═══ Entries supplied

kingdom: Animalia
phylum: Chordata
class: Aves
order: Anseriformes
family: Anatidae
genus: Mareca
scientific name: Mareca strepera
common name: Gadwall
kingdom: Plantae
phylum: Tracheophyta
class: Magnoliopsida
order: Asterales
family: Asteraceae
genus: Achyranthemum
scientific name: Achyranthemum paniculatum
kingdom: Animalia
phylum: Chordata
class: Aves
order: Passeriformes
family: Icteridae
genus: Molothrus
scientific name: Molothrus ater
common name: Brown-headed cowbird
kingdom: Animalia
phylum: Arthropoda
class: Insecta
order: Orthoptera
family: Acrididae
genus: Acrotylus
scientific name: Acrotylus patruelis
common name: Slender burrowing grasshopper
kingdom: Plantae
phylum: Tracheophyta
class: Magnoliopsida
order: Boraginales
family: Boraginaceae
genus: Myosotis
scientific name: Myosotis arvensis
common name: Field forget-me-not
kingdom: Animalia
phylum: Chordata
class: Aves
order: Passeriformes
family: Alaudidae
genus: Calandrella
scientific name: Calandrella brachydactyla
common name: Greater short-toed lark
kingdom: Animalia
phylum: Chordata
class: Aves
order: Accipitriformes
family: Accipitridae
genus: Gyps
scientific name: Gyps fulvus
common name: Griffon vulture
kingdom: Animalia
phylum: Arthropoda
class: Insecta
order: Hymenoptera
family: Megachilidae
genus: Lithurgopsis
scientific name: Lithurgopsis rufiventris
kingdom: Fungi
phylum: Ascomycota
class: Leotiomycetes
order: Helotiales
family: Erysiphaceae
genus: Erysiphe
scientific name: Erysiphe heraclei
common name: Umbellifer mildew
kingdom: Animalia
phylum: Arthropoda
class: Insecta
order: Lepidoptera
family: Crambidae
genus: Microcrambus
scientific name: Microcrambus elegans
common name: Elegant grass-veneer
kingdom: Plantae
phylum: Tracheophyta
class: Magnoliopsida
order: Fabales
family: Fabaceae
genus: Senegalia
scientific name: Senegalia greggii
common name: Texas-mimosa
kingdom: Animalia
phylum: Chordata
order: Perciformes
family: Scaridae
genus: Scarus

══════

Objective:
Please repeat word for word the lines of the listing above, from the line holding "genus: Molothrus" through the line holding "family: Accipitridae", inclusive.

Task solution:
genus: Molothrus
scientific name: Molothrus ater
common name: Brown-headed cowbird
kingdom: Animalia
phylum: Arthropoda
class: Insecta
order: Orthoptera
family: Acrididae
genus: Acrotylus
scientific name: Acrotylus patruelis
common name: Slender burrowing grasshopper
kingdom: Plantae
phylum: Tracheophyta
class: Magnoliopsida
order: Boraginales
family: Boraginaceae
genus: Myosotis
scientific name: Myosotis arvensis
common name: Field forget-me-not
kingdom: Animalia
phylum: Chordata
class: Aves
order: Passeriformes
family: Alaudidae
genus: Calandrella
scientific name: Calandrella brachydactyla
common name: Greater short-toed lark
kingdom: Animalia
phylum: Chordata
class: Aves
order: Accipitriformes
family: Accipitridae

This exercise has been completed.